Martin Luther King Jr., Gandhi, Desmond Tutu, and Jesus had it right all along.  Swords and guns must be transformed into instruments of peace.  When we arm each other it becomes too easy to let fear dictate our actions and fear too often leads to unwarranted violence.

Drawing lines

Why is it so important to draw lines in the sand?  Too many people enjoy the illusion that the world can easily be divided into two camps - friend or enemy; republican or democrat; right or wrong; saint or sinner.  It feels good and right to declare that people are either with us or against us.  Why do things like change, diversity and difference scare us so much?  Is it possible that we are hard wired to be afraid of diversity in ethnicity, faith, politics and ideological points of view? Concepts like middle ground, compromise and grey areas are all too often seen as positions which immature or unenlightened folks take.  If the definition of maturity includes fear of diversity and an unwillingness to change my mind, then I am not interested in maturity.

Could it be that the opposite is true?  Immature people draw lines, never change their mind, and want the world to be full of people who look the same, believe the same and think the same.

Why would anyone vote for a politician who refuses to change their stance?  Why go to a church where the pastor(s) never grow in their understanding of theology, God and what the church is called to?  What fun is it living in a community where everyone looks the same or eats the same food or worships in the same way?

I like the Apostle Paul’s image of the body in 1 Corinthians 12.  We are not all the same.  As a matter of fact it is our differences that make us one!  Embracing differences (diversity) means that any lines we draw should be easily erased and moved because chances are we should not have drawn the line in the first place.

Can you imagine a world where compromise was the norm?  Church would be healthy and healing, politics would be helpful and honest, and battles over religion would be non-existent.

Unfinished

I like Jonah.  A grumpy Old Testament prophet – he was asked by God to speak to his enemy.  Jonah didn’t like the idea so he runs (sails) in the opposite direction.  God sends a storm and transportation (belly of a fish) back to Nineveh.  Jonah preaches a short sermon, the enemy responds, God forgives and Jonah is upset, mostly with God for being so forgiving. I like the messiness of this story.  The anger and frustration directed at God is almost comforting.  Jonah is 100% human.  He helps me to feel less guilty when I get mad at God.

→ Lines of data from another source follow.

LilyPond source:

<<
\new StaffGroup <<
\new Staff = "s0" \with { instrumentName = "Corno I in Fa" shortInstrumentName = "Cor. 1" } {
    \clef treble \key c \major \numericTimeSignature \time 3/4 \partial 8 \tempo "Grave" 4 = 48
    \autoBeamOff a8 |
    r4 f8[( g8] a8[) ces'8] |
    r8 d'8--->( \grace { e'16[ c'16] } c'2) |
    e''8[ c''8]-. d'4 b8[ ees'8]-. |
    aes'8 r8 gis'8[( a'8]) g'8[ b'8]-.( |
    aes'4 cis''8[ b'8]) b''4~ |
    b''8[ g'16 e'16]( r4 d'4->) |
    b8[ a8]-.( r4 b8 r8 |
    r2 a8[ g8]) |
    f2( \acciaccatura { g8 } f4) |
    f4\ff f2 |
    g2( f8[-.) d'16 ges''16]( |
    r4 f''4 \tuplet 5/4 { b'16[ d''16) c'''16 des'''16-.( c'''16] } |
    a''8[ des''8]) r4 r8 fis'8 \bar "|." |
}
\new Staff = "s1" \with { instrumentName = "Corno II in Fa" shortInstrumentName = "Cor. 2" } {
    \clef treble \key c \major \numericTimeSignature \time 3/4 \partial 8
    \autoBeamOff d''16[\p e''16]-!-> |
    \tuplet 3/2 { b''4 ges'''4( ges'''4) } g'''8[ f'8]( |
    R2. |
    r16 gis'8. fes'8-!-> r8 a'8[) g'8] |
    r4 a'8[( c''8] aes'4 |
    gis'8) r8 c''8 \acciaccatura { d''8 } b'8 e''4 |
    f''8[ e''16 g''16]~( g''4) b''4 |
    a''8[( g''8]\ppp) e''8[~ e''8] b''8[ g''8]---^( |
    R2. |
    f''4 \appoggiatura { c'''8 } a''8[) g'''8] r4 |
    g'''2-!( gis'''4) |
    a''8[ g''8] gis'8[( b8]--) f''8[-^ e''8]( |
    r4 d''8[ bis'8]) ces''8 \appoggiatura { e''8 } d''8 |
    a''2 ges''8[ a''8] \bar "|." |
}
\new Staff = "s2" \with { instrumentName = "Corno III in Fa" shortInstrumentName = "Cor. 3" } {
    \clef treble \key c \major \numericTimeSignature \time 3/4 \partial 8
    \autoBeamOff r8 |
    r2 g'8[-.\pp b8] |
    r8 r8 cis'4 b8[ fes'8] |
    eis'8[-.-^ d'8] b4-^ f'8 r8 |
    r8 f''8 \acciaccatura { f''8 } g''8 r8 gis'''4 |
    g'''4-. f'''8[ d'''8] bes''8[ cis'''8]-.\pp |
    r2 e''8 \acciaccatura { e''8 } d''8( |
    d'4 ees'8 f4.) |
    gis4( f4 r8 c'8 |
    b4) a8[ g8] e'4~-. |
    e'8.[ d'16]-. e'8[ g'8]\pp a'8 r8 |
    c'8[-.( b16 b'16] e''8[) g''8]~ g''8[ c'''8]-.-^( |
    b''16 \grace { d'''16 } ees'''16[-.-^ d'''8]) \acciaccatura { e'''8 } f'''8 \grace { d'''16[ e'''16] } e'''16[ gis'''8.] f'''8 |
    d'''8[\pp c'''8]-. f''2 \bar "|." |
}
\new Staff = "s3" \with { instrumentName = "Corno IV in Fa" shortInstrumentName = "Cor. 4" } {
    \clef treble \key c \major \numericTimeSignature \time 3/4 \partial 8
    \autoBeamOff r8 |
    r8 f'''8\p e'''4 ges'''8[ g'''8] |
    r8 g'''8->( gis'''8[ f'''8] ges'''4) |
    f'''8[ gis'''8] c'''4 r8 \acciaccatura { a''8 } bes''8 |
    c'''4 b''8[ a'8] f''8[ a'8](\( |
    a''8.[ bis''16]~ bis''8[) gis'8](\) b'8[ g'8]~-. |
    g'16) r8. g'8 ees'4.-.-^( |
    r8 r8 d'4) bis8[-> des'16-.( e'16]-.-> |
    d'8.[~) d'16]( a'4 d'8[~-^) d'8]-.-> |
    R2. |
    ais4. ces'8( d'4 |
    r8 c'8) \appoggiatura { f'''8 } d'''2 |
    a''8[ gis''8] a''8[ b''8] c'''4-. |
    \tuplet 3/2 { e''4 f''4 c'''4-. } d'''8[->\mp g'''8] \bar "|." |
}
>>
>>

The best part of this story is not “the miracle in the fish” but rather that it is an unfinished story.  We are never told what happens to Jonah.  Does he turn into a bitter grumpy prophet or does his heart soften?  Did Jonah and God make-up?

Like Jonah, we are also unfinished stories.  In this there is hope.  Tragedy is not a forgone conclusion; triumph is still possible.

Jonah helps us to understand what it means to be a Christian.  People who define themselves as Christian must respect the “unfinishedness” of other people.  As long as someone is unfinished there is the possibility for the story to end well.

There is a sense in which Christians are called to be eternal optimists.  Writing people off as too lost, evil or sinful cannot be a Christian option.  Yes, this has political implications.  When leaders use “enemy” as a way to define persons or countries they are acting in ways that are anti-Christian.

Jonah closes with a grumpy prophet sitting outside the gates of the city, waiting for God to finally understand that some people are so bad that they are beyond forgiveness.  I wonder who won that discussion?